### Data supplied

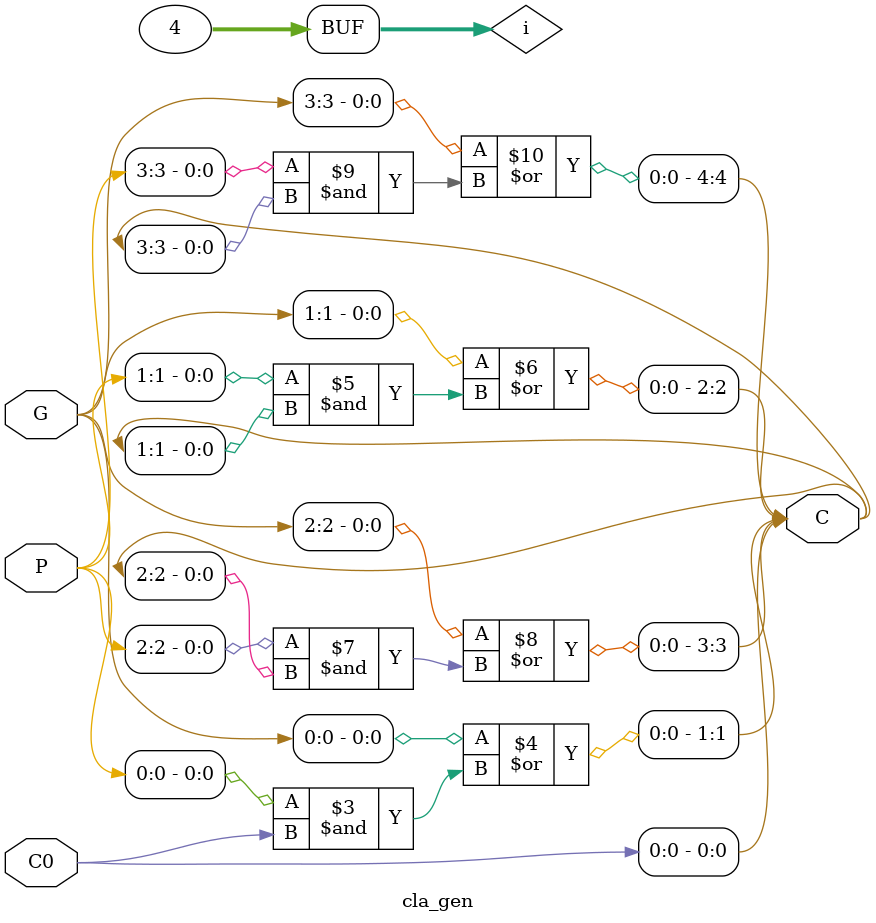
<source format=v>
module addsub_cla(S,C,V, A,B,M);

parameter W=4;


output [W-1:0] S;
output C, V;
input [W-1:0] A,B;
input M;

wire [W:0] c;

assign c[0] = M;

reg [W-1:0] Bp;
always @(*) begin
if(M==0)
Bp = B[W-1:0];
else
Bp = ~B[W-1:0];
end

cla_gen #(.W(W)) CLAGEN(.C(c), .P(A^Bp), .G(A&Bp), .C0(M));// carry


genvar i;

generate
	for(i=0;i<W;i=i+1)
	begin:result
		assign S[i] = A[i]^Bp[i]^c[i];
	end
endgenerate


assign C= c[W];



assign V = (c[W] != c[W-1]) ? 1'b1:1'b0;


endmodule

module cla_gen(C,P,G,C0);

parameter W =4;

output reg [W:0] C;

input [W-1:0] P;
input [W-1:0] G;
input C0;

integer i;

always @(*) begin
	C[0]=C0;
	for (i =0; i<W; i=i+1) begin
		C[i+1] = G[i] | (P[i]&C[i]);
	end
end


endmodule

</source>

######

** What you are asked to do **
Without the pictures, give every line of the data again, exactly as written.

** Your response **
<source format=v>
module addsub_cla(S,C,V, A,B,M);

parameter W=4;


output [W-1:0] S;
output C, V;
input [W-1:0] A,B;
input M;

wire [W:0] c;

assign c[0] = M;

reg [W-1:0] Bp;
always @(*) begin
if(M==0)
Bp = B[W-1:0];
else
Bp = ~B[W-1:0];
end

cla_gen #(.W(W)) CLAGEN(.C(c), .P(A^Bp), .G(A&Bp), .C0(M));// carry


genvar i;

generate
	for(i=0;i<W;i=i+1)
	begin:result
		assign S[i] = A[i]^Bp[i]^c[i];
	end
endgenerate


assign C= c[W];



assign V = (c[W] != c[W-1]) ? 1'b1:1'b0;


endmodule

module cla_gen(C,P,G,C0);

parameter W =4;

output reg [W:0] C;

input [W-1:0] P;
input [W-1:0] G;
input C0;

integer i;

always @(*) begin
	C[0]=C0;
	for (i =0; i<W; i=i+1) begin
		C[i+1] = G[i] | (P[i]&C[i]);
	end
end


endmodule

</source>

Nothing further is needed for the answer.